Today's bullies needn't be stronger - just faster typers
Berlin plans to take a hard line against a new trend in German schools - online cyber-bullying.
"A society in which child and youth protection mean something cannot simply allow such a development," Family Minister Kristina Schröder told the Thursday edition of the Wiesbadener Kurier newspaper.
Her announcement came just days after a well-publicized incident in which a 17-year-old in Berlin was badly beaten as an online conflict escalated into real-world violence. The victim had apparently tried to confront the boyfriends of a group of girls who had been insulting his girlfriend on the website 'iShareGossip.'
Bullies often have their cronies do the dirty work
Even if cyber-bullying never makes the jump to actual blows, the anonymity provided by websites like 'iShareGossip,' can make the insults traded there particularly hurtful, says Jonathon, a 15-year old at Fichtenberg High School in the Steglitz district of Berlin.

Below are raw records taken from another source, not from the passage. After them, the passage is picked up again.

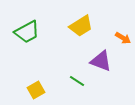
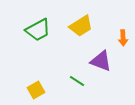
green trapezoid: moved 11 px right, 2 px up
orange arrow: rotated 56 degrees clockwise
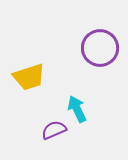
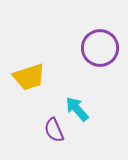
cyan arrow: rotated 16 degrees counterclockwise
purple semicircle: rotated 90 degrees counterclockwise
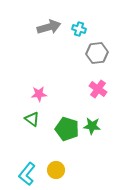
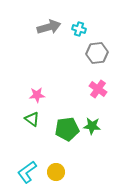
pink star: moved 2 px left, 1 px down
green pentagon: rotated 25 degrees counterclockwise
yellow circle: moved 2 px down
cyan L-shape: moved 2 px up; rotated 15 degrees clockwise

"There are so many posts, and you have no idea who wrote them, and you sit in class and think, 'maybe that guy sitting next to me wrote it, or maybe it was even someone who I see everyday and say 'hi' to," Jonathon said.

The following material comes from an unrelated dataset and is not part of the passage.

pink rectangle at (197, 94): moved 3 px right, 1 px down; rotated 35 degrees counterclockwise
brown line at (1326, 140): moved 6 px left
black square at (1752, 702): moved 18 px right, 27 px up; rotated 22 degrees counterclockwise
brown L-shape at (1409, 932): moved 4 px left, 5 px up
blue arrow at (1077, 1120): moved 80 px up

Family Minister Schröder said she has asked the government youth media watchdog to consider monitoring the site and indexing it, which would mean it would not be able to be found by German search engines.

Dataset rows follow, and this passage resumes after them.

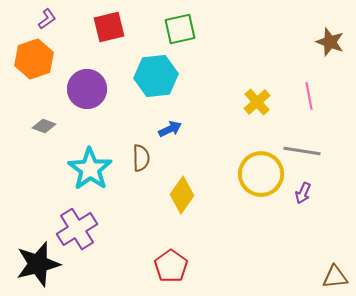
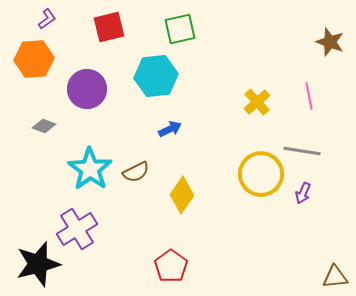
orange hexagon: rotated 15 degrees clockwise
brown semicircle: moved 5 px left, 14 px down; rotated 64 degrees clockwise
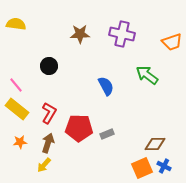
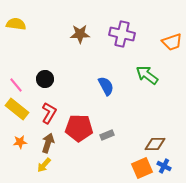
black circle: moved 4 px left, 13 px down
gray rectangle: moved 1 px down
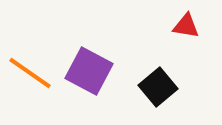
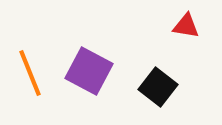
orange line: rotated 33 degrees clockwise
black square: rotated 12 degrees counterclockwise
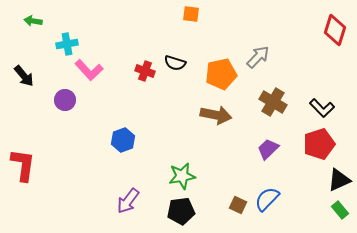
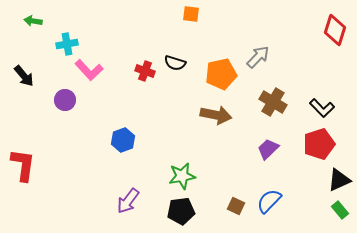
blue semicircle: moved 2 px right, 2 px down
brown square: moved 2 px left, 1 px down
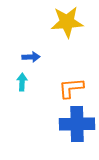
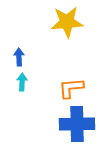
blue arrow: moved 12 px left; rotated 90 degrees counterclockwise
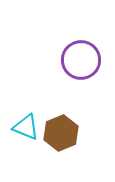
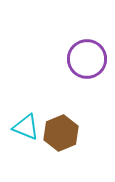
purple circle: moved 6 px right, 1 px up
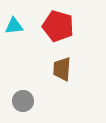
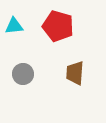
brown trapezoid: moved 13 px right, 4 px down
gray circle: moved 27 px up
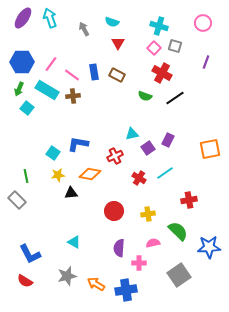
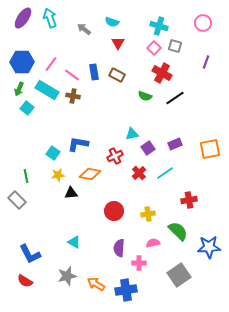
gray arrow at (84, 29): rotated 24 degrees counterclockwise
brown cross at (73, 96): rotated 16 degrees clockwise
purple rectangle at (168, 140): moved 7 px right, 4 px down; rotated 40 degrees clockwise
red cross at (139, 178): moved 5 px up; rotated 16 degrees clockwise
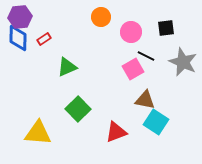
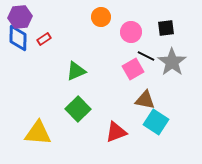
gray star: moved 11 px left; rotated 12 degrees clockwise
green triangle: moved 9 px right, 4 px down
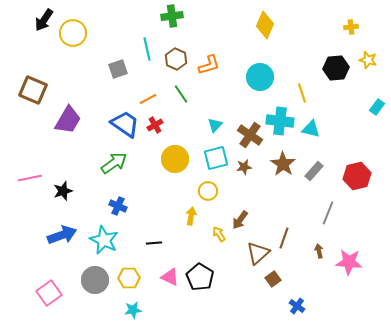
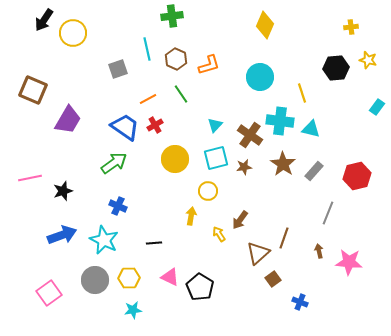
blue trapezoid at (125, 124): moved 3 px down
black pentagon at (200, 277): moved 10 px down
blue cross at (297, 306): moved 3 px right, 4 px up; rotated 14 degrees counterclockwise
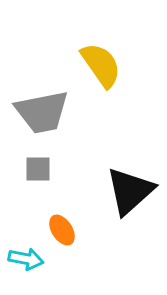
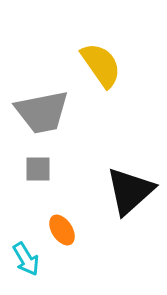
cyan arrow: rotated 48 degrees clockwise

"No one needs to try to make this into a debate about censorship," Schröder told the Wiesbadener Kurier. "Here are young people viciously insulting one another and dragging the reputations of others - particularly young girls - through the dirt under the cloak of anonymity."
Yet, not everyone agrees that the anonymity of the Internet is at the root of the cyber-bullying problem.
Online bullying has led to real-world conflict
"Gossip message boards are not very different from the graffiti on the bathroom stall of 20 years ago," said Klaus Seifried, head of a juvenile psychological advisory center in Berlin, in an interview with German broadcaster RBB.
"The real difference is that while maybe one or even 10 people saw what was written on the bathroom stall, the nature of the Internet means that now 1,000 people can easily read the same small-minded insults," Seifried said.
Taking a stand
But unlike simply sending in a janitor to paint over a wall of graffiti, combating cyber-bullying has proven more difficult. Many schools feel it's not their responsibility to deal with what students do online, says Kristine Kretschmer, an activist with the anti-bullying initiative SeitenStark. However, that doesn't mean bullied students are helpless.
"With sites like 'iShareGossip,' which is organized according to the name of the school, you can always make screenshots of the material either to give to the school so that it can be dealt with directly, or - if you know who the perpetrator is - turn it in to the police."